YouTube script seems to be working very well

(copy of my original Reddit post here)

After a day and a half or so of running, the auto-populated list is at 122 hostnames and the number of ads I have see I can count on one hand. Only one since this morning and YouTube has been running all day.
You may well see ads appear, but if they are from a new googlevideo hostname, it will be added to the list when you run the script again. Mine is cron'd to run every few minutes and has been working well.

[original post]
A year and a half ago I made a post which showed how I was able to block, or at least reduce, ads on YouTube. Many people commented that they had decent, if mixed, results.

Quarantine time has my mind wandering a bit from my work and I though to revisit this. After poring over hundreds of megabytes of tcpdumps I found that name lookups are done on some of the googlevideo hostnames immediately before an ad ran. The returned IPs were often different than they were in earlier lookups.

So on a hunch I wrote this crap script this morning more as a "what if?" and have been running it all day. It seems to be working well; two hours of Peppa Pig as a test and no ads. (mind numbing...)

It's a very short script and up on Gitlab so others can mess around with it and see how it works for them. More of a proof-of-concept before I do anything further.

Running randoms scripts as root that some guy links to is not a good idea so only run it if you've examined it yourself and understand the risks.

What to do:

EDIT: see README.md for install/uninstall directions.

What it does:

  1. Checks for a file in your /etc/dnsmasq.d folder that will configure dnsmasq to add a new host file for use. Creates it if it does not exist.
  2. greps out any "-.googlevideo.com" hostnames from your Pi-hole logs.
  3. Adds the IP from $forceIP and the hostname from #2 in the new hosts file.
  4. Sorts it and removes dupes.

Should probably have it auto-update $forceIP and change the hosts file accordingly. May do that if people report back with good results.
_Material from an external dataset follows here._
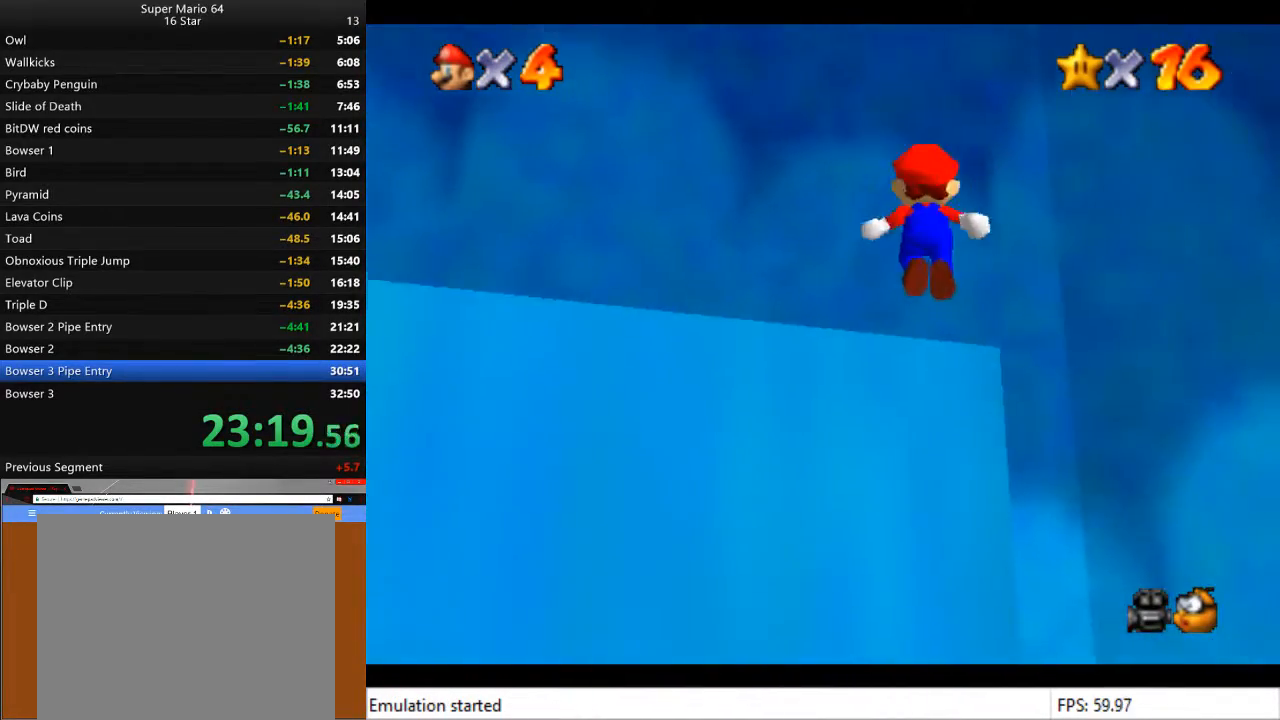
{"buttons": ["CROSS"], "left_stick": "down-left", "right_stick": "center", "events": [[33, "CROSS", "up"], [500, "CROSS", "down"]]}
My Pi-hole uses the local hosts files in lookups. I don't recall if that is stock practice or something I added after-the-fact.

Again: Running randoms scripts as root that some guy links to is not a good idea so only run it if you've examined it yourself and understand the risks.
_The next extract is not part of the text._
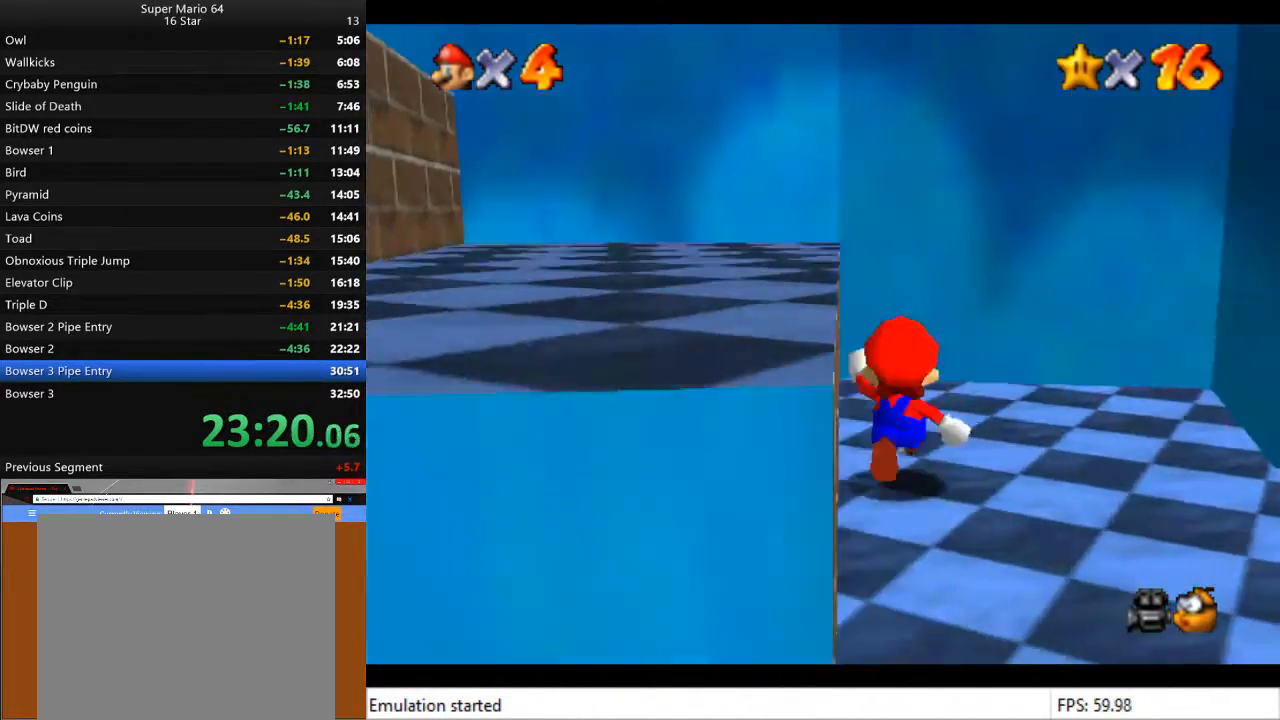
{"buttons": [], "left_stick": "down-left", "right_stick": "center", "events": [[500, "CROSS", "up"]]}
Good luck and please report back results.


9 Likes

Have you tested the behavior of portable devices (phones/tablets)?

What about appletv/roku/embedded players on tvs/consoles?

I've been looking into this specifically because of ads in the official YouTube apps on several AppleTV and iOS devices. iOS Safari doesn't get them with AdGuard.

What seems to be happening is the name lookup that appears immediately before an ad returns a new IP that seems primed to fire the ad as soon as the client hits it. I've gone over network dumps until my eyes were near bleeding and observed it first hand with YouTube streaming as I watched live traffic from an AppleTV. An in-video ad has always been preceded by one of these lookups.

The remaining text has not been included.